◆ Tarefas do exercício:
(a) Devolva, sem nenhuma alteração, o trecho do texto sobre a indústria naval que vai de "Recapitulando o script: nos" até "empregos foram criados.".
(b) Liste todas as pessoas mencionadas pelo nome no texto sobre a indústria naval.
(c) Segundo o texto sobre a indústria naval, quantos navios compunham a encomenda feita quando o Promef foi criado?

◆ Texto de origem:
Está dada a largada para mais uma arriscada cruzada com o objetivo de içar, a qualquer custo, a indústria naval. Seguindo exatamente o roteiro da recente – e fracassada – experiência petista no setor, o esquema é ancorado nas necessidades logísticas da Petrobras, no apelo político de criação de milhares de empregos e em encomendas gigantes, tanto em volume de recursos quanto na quantidade e tipo dos projetos. Trata-se de navios para transporte de petróleo e gás com capacidade em torno de 80 mil toneladas de produtos.

Recapitulando o script: nos dois primeiros governos Lula da Silva, a reativação da indústria naval, que patinava há mais de uma década, com estaleiros atolados em dívidas, foi proposta de campanha turbinada pela descoberta de petróleo na região do pré-sal. Encomendas bilionárias foram entregues a estaleiros que ainda nem existiam, uma empresa foi criada – a Sete Brasil – apenas para tocar os contratos e, no auge do que parecia o renascimento do setor, 82 mil empregos foram criados.

Sem expertise para projetos tão complexos, surgiram problemas graves de construção, atrasos nos cronogramas de entrega, revisões de preços nos contratos, aumento de custos. Para culminar, em 2014, com as investigações da Lava Jato foram revelados esquemas fraudulentos bilionários centrados na Transpetro e na Sete Brasil. A indústria voltou ao ostracismo. Endividada e em litígios judiciais com bancos e estaleiros, a Sete Brasil está desde 2016 em recuperação judicial, assim como três estaleiros criados naquela época.

O atual presidente da Transpetro acompanhou a história do outro lado do balcão. Até assumir o cargo, neste ano, Sérgio Bacci ocupava a direção do Sindicato Nacional da Indústria Naval (Sinaval). Assistiu de perto ao fiasco de um projeto megalômano, colocado em prática sem planejamento, sem a adequada capacitação de mão de obra, sem domínio tecnológico e sem condições de competir em custos com gigantes asiáticos que dominam um mercado globalizado. Assusta que esteja prestes a reeditar o malogro.

Sempre meritória, a criação de empregos não pode ser uma medida artificial. Para ser sustentável, deve ser consequência de políticas públicas pensadas a longo prazo. Ao impor conteúdo nacional exorbitante (o porcentual chegou a 70%) nas obras navais, o governo tornou a construção duas a três vezes mais cara do que em países que, com estrutura madura e consolidada, atingem produtividade suficiente para baratear custos. Não há como chegar a este nível num passe de mágica. Bacci sabe disso. O presidente da Petrobras, Jean Paul Prates, e o presidente Lula da Silva também sabem. Mas parece que todos preferem o ilusionismo.

Quando foi criado, em 2004, o Programa de Modernização e Expansão da Frota da Transpetro (Promef), já com a megaencomenda de 49 navios, a propaganda oficial era de que o ritmo de crescimento da produção de petróleo tornaria em poucos anos o Brasil competitivo no mercado naval. Partia de um pressuposto duvidoso ao acreditar que a demanda de uma única empresa, mesmo sendo do porte da Petrobras, pudesse empurrar toda uma indústria pesada como a naval à criação de escala para competir mundialmente.

“A indústria naval não pode errar de novo”, disse Bacci na entrevista. O presidente da Transpetro deveria ouvir a si mesmo e repensar a forma de contribuir para a formação de um mercado bem-sucedido no País. Ao contrário do que ele defende, não adianta empurrar para “pegar no tranco”.

◆ Dados selecionados:
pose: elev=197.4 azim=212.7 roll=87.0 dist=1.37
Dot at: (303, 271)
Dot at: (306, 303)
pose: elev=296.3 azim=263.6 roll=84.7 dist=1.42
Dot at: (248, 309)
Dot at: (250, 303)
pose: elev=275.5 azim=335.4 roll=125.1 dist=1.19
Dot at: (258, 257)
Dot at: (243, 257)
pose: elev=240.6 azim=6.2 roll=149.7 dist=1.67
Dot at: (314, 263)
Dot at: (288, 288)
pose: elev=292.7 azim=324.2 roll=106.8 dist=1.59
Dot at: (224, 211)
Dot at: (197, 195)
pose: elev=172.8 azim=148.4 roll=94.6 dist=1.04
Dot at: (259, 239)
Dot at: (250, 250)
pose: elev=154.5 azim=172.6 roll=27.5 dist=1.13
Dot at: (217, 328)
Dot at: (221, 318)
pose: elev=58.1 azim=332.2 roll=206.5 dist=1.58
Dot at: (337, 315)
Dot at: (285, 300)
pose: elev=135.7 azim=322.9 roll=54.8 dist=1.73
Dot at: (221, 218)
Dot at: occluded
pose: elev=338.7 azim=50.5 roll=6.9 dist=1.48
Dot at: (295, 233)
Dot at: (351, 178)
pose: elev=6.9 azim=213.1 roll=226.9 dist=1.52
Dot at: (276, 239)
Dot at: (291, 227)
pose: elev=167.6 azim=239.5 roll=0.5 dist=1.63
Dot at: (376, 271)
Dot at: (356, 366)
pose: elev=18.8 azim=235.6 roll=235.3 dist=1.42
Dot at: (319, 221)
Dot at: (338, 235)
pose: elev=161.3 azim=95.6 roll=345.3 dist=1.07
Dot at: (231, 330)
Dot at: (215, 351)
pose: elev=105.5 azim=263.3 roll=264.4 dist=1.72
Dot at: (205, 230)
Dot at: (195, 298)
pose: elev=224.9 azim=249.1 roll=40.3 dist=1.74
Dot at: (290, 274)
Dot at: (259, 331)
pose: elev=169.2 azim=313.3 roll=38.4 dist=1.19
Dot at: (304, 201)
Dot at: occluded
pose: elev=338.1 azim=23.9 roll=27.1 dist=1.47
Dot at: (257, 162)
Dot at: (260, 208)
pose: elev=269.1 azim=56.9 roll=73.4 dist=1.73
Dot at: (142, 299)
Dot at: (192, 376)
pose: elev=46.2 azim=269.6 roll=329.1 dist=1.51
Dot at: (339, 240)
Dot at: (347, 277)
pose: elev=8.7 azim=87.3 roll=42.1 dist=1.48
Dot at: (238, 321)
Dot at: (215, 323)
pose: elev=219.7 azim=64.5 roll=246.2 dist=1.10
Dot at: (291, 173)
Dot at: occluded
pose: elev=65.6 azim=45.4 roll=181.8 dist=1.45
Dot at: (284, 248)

◆ Conjunto de respostas:
(a)
Recapitulando o script: nos dois primeiros governos Lula da Silva, a reativação da indústria naval, que patinava há mais de uma década, com estaleiros atolados em dívidas, foi proposta de campanha turbinada pela descoberta de petróleo na região do pré-sal. Encomendas bilionárias foram entregues a estaleiros que ainda nem existiam, uma empresa foi criada – a Sete Brasil – apenas para tocar os contratos e, no auge do que parecia o renascimento do setor, 82 mil empregos foram criados.

(b) Lula da Silva, Sérgio Bacci, Jean Paul Prates

(c) 49 navios.